───── Excerpted text ─────
CITATION:   TRAILCORP PTY LTD -v- DI LELLO [2017] WASC 196

CORAM:   MASTER SANDERSON

HEARD:   22 MARCH 2017

DELIVERED          :   18 MAY 2017

PUBLISHED           :  19 JULY 2017

FILE NO/S:   COR 182 of 2016

BETWEEN:   TRAILCORP PTY LTD

Plaintiff

AND

NICK DENNIS FRANK DI LELLO
Defendant

Catchwords:

Corporations law - Application to set aside statutory demand - Turns on own facts

Legislation:

Nil

Result:

Application dismissed

Category:    B

Representation:

Counsel:

Plaintiff:     Mr M A MacLennan

Defendant:     Mr J G Abberton

Solicitors:

Plaintiff:     Bennett + Co

Defendant:     Lavan

Case(s) referred to in judgment(s):

Nil

  1. MASTER SANDERSON:  This was the plaintiff's application to set aside a statutory demand.  After hearing argument I reserved my decision.  On 18 May 2017 I gave brief oral reasons for dismissing the plaintiff's application.  The parties have been unable to agree as to the ratio of that decision.  Having read the transcript of the oral judgment I can understand their difficulties.  These reasons effectively expand upon the decision delivered orally.

  2. The plaintiff's application was supported by two affidavits.  The first was an affidavit of Barbara Anne Wiszniewski sworn 23 August 2016.  On the same day Giulio Domenico Cimetta swore an affidavit in support of the application.  The plaintiff also relied on a further affidavit of Mr Cimetta sworn 20 March 2017.  The defendant relied on an affidavit he swore on 20 February 2017.

  3. A copy of the statutory demand appears as attachment BAW‑1 to Ms Wiszniewski's affidavit.  In the schedule to the statutory demand the debt is described as follows:

    Loan advanced to the Company by the Creditor including interest.

    The amount of the debt is said to be $116,946.56.

  4. At pars 16 ‑ 28 of the plaintiff's written submissions the relationship between the plaintiff and the defendant is outlined in some detail.  The position can be summarised as follows.  In or about 2001 the defendant and a number of other people associated with Mr Cimetta, an accountant, entered into a series of transactions through which they became shareholders and partners in two companies (the plaintiff and Skypoint Nominees Pty Ltd), and two partnerships (the Birdwood and Grant Street Partnerships).  The purpose of these companies and partnerships was to acquire and operate a backpackers lodge in Highgate.  The plaintiff's role was to lease the backpackers lodge from Skypoint and to operate it.  The defendant's interest in the partnerships and in the companies was 20%.  The parties agree that the operations of the companies and partnerships were financed by a combination of loans from shareholders/directors and debt finance provided by Police & Nurses Bank (P&N Bank).  In her affidavit Ms Wiszniewski is not clear as to when the loans were made, the terms of those loans, or indeed any other details which might answer the defendant's claim.  All she really says is that, first, she acknowledges that an amount of $55,400 is outstanding of the money loaned by the defendant to the plaintiff and, second, she is unsure how the interest claimed by the defendant is calculated.
─────
Problem A. Pull out every line of the records that contains the word "each". Case counts.
Problem B. Carry on the court judgment about the statutory demand from the point where it stops.
───── Provided material ─────
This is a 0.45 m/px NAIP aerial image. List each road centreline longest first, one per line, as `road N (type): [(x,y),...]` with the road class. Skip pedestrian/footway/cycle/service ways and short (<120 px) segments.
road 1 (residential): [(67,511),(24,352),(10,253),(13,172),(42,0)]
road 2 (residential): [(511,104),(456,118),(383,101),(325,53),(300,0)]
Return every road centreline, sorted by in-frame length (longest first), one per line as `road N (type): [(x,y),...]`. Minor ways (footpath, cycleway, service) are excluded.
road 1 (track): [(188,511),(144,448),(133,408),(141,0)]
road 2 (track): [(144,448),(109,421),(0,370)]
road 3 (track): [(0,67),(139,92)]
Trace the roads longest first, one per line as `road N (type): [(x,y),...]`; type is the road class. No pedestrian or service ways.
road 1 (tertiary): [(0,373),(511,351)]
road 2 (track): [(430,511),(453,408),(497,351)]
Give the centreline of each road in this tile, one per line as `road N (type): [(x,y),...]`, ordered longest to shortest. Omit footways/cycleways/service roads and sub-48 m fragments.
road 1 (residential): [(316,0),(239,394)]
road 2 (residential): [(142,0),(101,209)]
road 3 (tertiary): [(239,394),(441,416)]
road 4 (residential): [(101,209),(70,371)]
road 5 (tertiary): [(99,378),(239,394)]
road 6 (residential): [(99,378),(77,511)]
─────
Exercise output A.
This is a 0.45 m/px NAIP aerial image. List each road centreline longest first, one per line, as `road N (type): [(x,y),...]` with the road class. Skip pedestrian/footway/cycle/service ways and short (<120 px) segments.
Give the centreline of each road in this tile, one per line as `road N (type): [(x,y),...]`, ordered longest to shortest. Omit footways/cycleways/service roads and sub-48 m fragments.

Exercise output B.
  5. Mr Cimetta in his affidavit provides very little information as to the circumstances in which the defendant made the loan to the plaintiff and the terms and conditions upon which the loan was made.  It does appear however that the loan was made in or around 2001 and the terms and conditions of the loan were agreed between the parties around that time.  There was clearly nothing in writing and based upon the affidavits of Ms Wiszniewski and Mr Cimetta it does not appear as though there was any firm agreement as to the repayment date and interest, if any, payable on the loans.  Both in his written and oral submissions counsel for the defendant objected to certain parts of the affidavit of Ms Wiszniewski and the first affidavit of Mr Cimetta.  Rather than go through each of the objections made by the defendant it is enough if I give an example of the material to which objection is taken.  Paragraph 41 of Ms Wiszniewski's affidavit is in the following terms:

    The loans weren't discussed at every meeting but I can clearly recall a number of discussions about them, which were to the effect that we all agreed that they would be repaid when we all agreed that the funds were no longer required, and would focus on repaying the P&N Loans first.  It was always understood that they would not attract interest.

  6. The defendant says a paragraph such as that is conclusory in nature and talks of an agreement rather than facts and circumstances which might lead to an agreement.  On that basis it was submitted the paragraphs were inadmissible.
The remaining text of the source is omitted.